Subject: Re: "frequency error ... exceeeds tolerance"
To: der Mouse <mouse@Rodents.Montreal.QC.CA>
From: Greg Troxel <email@example.com>
Date: 08/21/2007 12:11:42
> The real question is whether the clock is consistently that slow
> (actually fast - I think that's the correction rate), or badly
That's a good question. The number is always consistently in the range
500-512, except its sign flips back and forth (which I hadn't noticed
until just now). To me, this indicates that the clock is very badly
behaved, and just sometimes happens to misbehave badly enough to pass
the NTP limit one way or the other. Does that sound like a correct
Maybe, but things are messy enough that I'd be wary of any conclusion.
NTP on the wire has various fixed-point formats, designed to be big
enough for the need. The kernel pll has the same mentality. I wouldn't
be all that surprised if something were wrapping. 500 really is wacky -
normally even 100 is bad. See /usr/include/sys/timex.h.
I'd run /usr/sbin/ntptime and see what that says.
> I would suggest upping the limit and letting it stabilize.

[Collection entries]

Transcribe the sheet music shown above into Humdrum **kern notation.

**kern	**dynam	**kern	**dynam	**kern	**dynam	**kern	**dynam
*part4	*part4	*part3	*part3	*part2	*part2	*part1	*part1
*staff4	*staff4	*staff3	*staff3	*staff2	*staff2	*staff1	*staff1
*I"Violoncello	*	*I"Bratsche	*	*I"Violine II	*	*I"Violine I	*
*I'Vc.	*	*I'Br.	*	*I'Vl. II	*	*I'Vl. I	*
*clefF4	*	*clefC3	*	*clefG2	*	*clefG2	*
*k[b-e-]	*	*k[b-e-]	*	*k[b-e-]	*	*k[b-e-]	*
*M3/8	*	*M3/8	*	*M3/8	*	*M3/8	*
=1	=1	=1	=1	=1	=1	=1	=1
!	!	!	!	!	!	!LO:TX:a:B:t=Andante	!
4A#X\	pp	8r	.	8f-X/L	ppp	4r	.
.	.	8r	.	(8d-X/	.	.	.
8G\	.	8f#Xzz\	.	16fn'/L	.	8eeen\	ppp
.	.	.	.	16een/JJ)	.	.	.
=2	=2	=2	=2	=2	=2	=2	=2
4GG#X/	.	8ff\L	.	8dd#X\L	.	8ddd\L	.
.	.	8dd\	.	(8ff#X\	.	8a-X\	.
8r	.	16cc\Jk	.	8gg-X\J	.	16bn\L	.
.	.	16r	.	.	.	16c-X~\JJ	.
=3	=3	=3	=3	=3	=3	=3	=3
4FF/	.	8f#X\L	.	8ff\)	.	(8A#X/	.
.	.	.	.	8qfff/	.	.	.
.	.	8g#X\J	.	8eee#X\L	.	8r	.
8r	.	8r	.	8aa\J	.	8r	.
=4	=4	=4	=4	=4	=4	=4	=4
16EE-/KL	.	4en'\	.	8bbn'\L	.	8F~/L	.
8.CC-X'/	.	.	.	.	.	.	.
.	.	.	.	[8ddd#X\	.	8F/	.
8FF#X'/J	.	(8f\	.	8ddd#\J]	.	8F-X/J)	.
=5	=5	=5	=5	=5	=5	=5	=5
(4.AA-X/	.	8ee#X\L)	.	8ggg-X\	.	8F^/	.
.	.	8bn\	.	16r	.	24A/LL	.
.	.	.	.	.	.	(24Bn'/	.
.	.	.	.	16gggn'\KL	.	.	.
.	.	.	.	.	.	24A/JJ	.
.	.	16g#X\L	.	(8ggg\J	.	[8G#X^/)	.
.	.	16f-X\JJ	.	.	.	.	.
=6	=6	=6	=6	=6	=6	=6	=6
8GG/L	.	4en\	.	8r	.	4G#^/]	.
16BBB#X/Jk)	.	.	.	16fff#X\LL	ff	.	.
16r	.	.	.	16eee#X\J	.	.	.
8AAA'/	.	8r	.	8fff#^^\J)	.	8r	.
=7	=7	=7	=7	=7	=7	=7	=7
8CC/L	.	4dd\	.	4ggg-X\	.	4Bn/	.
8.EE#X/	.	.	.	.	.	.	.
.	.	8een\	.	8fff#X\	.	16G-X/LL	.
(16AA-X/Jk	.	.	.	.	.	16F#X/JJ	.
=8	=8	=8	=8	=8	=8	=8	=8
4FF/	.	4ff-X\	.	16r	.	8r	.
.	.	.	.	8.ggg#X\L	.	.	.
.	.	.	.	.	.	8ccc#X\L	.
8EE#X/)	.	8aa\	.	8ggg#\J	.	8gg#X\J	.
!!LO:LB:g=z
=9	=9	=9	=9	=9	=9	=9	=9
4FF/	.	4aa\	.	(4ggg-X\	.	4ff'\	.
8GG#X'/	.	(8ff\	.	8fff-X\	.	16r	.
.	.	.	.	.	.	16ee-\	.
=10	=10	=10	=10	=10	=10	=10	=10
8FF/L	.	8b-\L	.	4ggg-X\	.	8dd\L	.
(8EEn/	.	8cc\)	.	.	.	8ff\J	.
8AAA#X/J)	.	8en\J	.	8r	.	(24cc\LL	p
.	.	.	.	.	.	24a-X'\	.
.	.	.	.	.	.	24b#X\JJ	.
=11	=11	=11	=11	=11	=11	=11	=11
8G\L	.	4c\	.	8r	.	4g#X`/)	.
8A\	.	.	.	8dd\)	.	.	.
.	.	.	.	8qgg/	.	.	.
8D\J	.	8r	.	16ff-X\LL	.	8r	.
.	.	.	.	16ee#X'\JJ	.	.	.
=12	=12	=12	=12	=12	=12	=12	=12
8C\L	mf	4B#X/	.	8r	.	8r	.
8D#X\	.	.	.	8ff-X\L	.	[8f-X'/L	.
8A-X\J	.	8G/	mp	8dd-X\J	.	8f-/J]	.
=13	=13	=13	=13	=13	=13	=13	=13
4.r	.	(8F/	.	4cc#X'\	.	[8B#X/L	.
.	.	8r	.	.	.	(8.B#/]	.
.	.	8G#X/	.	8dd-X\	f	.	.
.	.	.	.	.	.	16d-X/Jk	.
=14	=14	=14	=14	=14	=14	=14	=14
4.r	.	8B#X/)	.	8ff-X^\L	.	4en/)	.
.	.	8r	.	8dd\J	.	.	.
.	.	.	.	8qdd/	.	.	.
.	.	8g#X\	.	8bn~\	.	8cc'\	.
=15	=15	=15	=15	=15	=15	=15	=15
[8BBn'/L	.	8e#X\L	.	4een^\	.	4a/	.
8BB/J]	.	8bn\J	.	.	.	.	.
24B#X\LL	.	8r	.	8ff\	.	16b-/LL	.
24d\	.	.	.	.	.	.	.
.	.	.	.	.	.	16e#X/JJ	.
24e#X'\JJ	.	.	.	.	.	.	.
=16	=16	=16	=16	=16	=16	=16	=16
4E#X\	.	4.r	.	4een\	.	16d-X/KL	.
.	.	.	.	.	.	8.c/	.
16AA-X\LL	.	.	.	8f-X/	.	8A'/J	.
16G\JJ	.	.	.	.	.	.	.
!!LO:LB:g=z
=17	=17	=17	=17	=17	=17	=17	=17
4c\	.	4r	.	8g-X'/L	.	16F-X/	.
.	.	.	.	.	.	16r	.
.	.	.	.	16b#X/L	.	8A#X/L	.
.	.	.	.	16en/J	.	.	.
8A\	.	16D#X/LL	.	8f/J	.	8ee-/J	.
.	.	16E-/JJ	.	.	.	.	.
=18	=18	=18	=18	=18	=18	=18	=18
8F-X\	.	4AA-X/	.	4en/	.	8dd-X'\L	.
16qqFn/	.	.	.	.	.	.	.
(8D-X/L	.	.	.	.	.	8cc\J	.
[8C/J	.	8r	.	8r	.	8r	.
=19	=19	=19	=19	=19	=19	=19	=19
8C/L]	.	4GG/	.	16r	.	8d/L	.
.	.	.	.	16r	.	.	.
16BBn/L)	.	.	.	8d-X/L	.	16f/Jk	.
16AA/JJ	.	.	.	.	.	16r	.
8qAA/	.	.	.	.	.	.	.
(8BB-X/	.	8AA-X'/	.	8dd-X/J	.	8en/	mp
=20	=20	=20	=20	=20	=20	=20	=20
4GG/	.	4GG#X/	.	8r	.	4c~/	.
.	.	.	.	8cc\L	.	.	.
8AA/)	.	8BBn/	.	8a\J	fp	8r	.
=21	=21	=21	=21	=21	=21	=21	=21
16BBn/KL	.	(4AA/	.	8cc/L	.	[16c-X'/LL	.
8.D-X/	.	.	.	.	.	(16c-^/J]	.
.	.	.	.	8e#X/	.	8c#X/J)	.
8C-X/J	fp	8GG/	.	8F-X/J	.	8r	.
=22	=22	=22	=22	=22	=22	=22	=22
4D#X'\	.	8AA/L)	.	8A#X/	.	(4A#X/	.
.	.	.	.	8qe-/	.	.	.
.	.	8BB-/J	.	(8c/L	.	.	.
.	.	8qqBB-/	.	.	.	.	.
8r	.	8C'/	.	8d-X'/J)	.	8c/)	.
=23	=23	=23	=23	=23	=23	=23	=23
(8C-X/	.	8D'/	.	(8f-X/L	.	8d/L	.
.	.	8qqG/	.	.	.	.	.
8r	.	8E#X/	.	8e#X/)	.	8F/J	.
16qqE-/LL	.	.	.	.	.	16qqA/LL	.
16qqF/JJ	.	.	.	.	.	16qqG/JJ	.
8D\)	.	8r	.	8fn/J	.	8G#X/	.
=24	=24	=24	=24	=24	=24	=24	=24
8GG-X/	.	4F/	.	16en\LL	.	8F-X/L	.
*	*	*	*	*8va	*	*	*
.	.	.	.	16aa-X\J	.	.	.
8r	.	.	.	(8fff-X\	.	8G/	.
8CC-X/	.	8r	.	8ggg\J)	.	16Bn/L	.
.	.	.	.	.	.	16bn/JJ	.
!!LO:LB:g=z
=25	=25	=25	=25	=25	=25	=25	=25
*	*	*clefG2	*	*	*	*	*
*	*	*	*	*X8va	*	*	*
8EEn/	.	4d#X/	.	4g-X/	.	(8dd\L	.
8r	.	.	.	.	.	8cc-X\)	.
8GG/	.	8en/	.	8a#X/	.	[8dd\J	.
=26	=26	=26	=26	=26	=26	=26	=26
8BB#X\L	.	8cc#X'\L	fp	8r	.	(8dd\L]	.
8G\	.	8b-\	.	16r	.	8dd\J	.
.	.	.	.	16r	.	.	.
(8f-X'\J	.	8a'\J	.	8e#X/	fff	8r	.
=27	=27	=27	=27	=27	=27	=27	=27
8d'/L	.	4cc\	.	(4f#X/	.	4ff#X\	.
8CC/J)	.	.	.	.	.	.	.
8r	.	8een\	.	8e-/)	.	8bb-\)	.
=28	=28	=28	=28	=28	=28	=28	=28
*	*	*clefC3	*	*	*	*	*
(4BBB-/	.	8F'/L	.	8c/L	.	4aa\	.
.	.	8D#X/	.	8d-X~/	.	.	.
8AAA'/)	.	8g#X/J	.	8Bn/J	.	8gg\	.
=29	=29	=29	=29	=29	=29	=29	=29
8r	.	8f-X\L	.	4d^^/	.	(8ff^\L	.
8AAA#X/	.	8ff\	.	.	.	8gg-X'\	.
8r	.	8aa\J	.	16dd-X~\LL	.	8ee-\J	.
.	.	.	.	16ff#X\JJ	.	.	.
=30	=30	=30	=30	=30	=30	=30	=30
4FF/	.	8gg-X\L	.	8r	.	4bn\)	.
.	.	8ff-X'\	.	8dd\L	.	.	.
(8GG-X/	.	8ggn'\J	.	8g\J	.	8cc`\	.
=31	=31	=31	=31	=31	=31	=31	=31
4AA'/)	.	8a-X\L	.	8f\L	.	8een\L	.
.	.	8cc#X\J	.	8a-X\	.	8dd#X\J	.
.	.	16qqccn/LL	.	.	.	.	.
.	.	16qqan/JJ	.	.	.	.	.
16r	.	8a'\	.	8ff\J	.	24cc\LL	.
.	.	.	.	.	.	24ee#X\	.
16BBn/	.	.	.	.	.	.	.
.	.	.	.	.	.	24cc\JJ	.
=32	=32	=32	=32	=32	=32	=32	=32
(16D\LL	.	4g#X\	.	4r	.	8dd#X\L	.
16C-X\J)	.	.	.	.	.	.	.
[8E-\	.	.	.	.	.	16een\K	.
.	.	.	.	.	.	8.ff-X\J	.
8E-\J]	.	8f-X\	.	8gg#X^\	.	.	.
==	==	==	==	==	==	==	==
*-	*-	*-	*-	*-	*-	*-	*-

PROBLEM TO SOLVE:
In the message about the NTP frequency error, what range does the number consistently fall in?

SOLUTION:
500-512, with its sign flipping back and forth.